• _Task to complete_:
Both the line with "[80,591,187,605] derived property" and the line with "(809, 1031) none" in the records below must appear in the output, along with every line between them, exactly and with nothing added.

:: Input

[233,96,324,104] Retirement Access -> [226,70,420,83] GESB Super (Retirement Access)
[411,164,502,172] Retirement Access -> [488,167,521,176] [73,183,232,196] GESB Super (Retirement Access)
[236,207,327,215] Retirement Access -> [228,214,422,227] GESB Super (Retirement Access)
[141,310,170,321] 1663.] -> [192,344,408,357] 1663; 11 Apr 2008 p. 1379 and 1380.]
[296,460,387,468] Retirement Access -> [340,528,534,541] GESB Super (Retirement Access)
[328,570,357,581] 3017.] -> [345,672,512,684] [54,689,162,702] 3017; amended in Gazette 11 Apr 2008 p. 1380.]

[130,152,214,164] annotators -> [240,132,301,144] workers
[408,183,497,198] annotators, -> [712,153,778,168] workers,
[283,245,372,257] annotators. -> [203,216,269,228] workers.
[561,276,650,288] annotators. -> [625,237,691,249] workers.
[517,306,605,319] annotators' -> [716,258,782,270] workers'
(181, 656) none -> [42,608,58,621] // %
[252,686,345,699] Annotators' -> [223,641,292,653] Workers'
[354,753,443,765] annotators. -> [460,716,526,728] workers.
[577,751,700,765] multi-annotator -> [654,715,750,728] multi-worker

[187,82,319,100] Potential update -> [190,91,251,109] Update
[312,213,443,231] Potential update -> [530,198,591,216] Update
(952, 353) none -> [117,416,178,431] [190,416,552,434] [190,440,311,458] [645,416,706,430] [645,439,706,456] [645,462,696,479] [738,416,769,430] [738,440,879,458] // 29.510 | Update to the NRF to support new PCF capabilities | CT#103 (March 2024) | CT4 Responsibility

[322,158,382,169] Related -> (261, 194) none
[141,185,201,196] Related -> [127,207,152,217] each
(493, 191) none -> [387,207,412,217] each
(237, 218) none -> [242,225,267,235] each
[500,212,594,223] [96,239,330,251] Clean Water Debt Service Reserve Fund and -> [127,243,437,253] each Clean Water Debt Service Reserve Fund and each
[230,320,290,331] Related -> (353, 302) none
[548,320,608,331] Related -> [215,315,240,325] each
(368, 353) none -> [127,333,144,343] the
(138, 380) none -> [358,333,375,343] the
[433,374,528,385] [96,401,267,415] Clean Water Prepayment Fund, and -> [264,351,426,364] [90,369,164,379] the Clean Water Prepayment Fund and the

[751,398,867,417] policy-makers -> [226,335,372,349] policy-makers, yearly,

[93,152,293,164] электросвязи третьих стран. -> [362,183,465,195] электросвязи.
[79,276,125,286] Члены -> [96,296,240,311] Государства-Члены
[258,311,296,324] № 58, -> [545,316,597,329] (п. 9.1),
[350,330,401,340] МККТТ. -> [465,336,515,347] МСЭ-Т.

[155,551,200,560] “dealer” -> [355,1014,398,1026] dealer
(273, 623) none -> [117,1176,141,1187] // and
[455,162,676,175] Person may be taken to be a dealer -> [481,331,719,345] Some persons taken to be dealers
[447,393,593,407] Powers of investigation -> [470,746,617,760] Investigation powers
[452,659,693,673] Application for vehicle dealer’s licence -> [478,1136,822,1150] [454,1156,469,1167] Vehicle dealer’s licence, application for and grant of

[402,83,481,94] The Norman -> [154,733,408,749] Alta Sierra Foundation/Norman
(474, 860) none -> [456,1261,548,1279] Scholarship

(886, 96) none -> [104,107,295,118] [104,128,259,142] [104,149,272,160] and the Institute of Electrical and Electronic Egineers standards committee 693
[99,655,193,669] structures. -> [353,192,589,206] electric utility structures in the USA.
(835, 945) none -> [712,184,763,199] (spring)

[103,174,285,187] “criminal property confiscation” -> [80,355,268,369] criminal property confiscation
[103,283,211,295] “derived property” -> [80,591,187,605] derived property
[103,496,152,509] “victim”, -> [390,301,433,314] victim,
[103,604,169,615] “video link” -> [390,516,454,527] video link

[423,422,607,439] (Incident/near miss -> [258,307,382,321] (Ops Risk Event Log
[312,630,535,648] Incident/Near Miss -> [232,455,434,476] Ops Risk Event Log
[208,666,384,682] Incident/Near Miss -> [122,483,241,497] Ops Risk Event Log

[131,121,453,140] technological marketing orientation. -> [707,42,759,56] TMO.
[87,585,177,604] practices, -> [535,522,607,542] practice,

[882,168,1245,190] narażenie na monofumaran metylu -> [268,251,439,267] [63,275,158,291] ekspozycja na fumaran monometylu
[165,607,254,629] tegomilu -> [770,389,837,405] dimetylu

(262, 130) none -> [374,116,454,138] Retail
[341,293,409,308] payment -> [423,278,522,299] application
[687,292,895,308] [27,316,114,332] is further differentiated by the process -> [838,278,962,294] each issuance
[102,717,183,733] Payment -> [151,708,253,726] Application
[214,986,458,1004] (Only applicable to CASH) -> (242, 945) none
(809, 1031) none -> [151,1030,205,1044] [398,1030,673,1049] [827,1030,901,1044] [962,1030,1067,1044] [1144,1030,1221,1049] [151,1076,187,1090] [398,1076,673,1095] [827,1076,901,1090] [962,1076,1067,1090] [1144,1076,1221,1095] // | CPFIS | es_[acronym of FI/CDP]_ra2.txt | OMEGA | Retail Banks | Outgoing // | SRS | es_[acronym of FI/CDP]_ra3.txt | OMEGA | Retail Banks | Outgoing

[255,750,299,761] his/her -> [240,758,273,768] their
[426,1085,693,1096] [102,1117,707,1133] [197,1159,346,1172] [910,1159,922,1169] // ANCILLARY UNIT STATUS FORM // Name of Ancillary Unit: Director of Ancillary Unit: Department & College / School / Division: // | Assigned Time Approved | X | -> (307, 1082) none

::::

• _Result of the exercise_:
[103,283,211,295] “derived property” -> [80,591,187,605] derived property
[103,496,152,509] “victim”, -> [390,301,433,314] victim,
[103,604,169,615] “video link” -> [390,516,454,527] video link

[423,422,607,439] (Incident/near miss -> [258,307,382,321] (Ops Risk Event Log
[312,630,535,648] Incident/Near Miss -> [232,455,434,476] Ops Risk Event Log
[208,666,384,682] Incident/Near Miss -> [122,483,241,497] Ops Risk Event Log

[131,121,453,140] technological marketing orientation. -> [707,42,759,56] TMO.
[87,585,177,604] practices, -> [535,522,607,542] practice,

[882,168,1245,190] narażenie na monofumaran metylu -> [268,251,439,267] [63,275,158,291] ekspozycja na fumaran monometylu
[165,607,254,629] tegomilu -> [770,389,837,405] dimetylu

(262, 130) none -> [374,116,454,138] Retail
[341,293,409,308] payment -> [423,278,522,299] application
[687,292,895,308] [27,316,114,332] is further differentiated by the process -> [838,278,962,294] each issuance
[102,717,183,733] Payment -> [151,708,253,726] Application
[214,986,458,1004] (Only applicable to CASH) -> (242, 945) none
(809, 1031) none -> [151,1030,205,1044] [398,1030,673,1049] [827,1030,901,1044] [962,1030,1067,1044] [1144,1030,1221,1049] [151,1076,187,1090] [398,1076,673,1095] [827,1076,901,1090] [962,1076,1067,1090] [1144,1076,1221,1095] // | CPFIS | es_[acronym of FI/CDP]_ra2.txt | OMEGA | Retail Banks | Outgoing // | SRS | es_[acronym of FI/CDP]_ra3.txt | OMEGA | Retail Banks | Outgoing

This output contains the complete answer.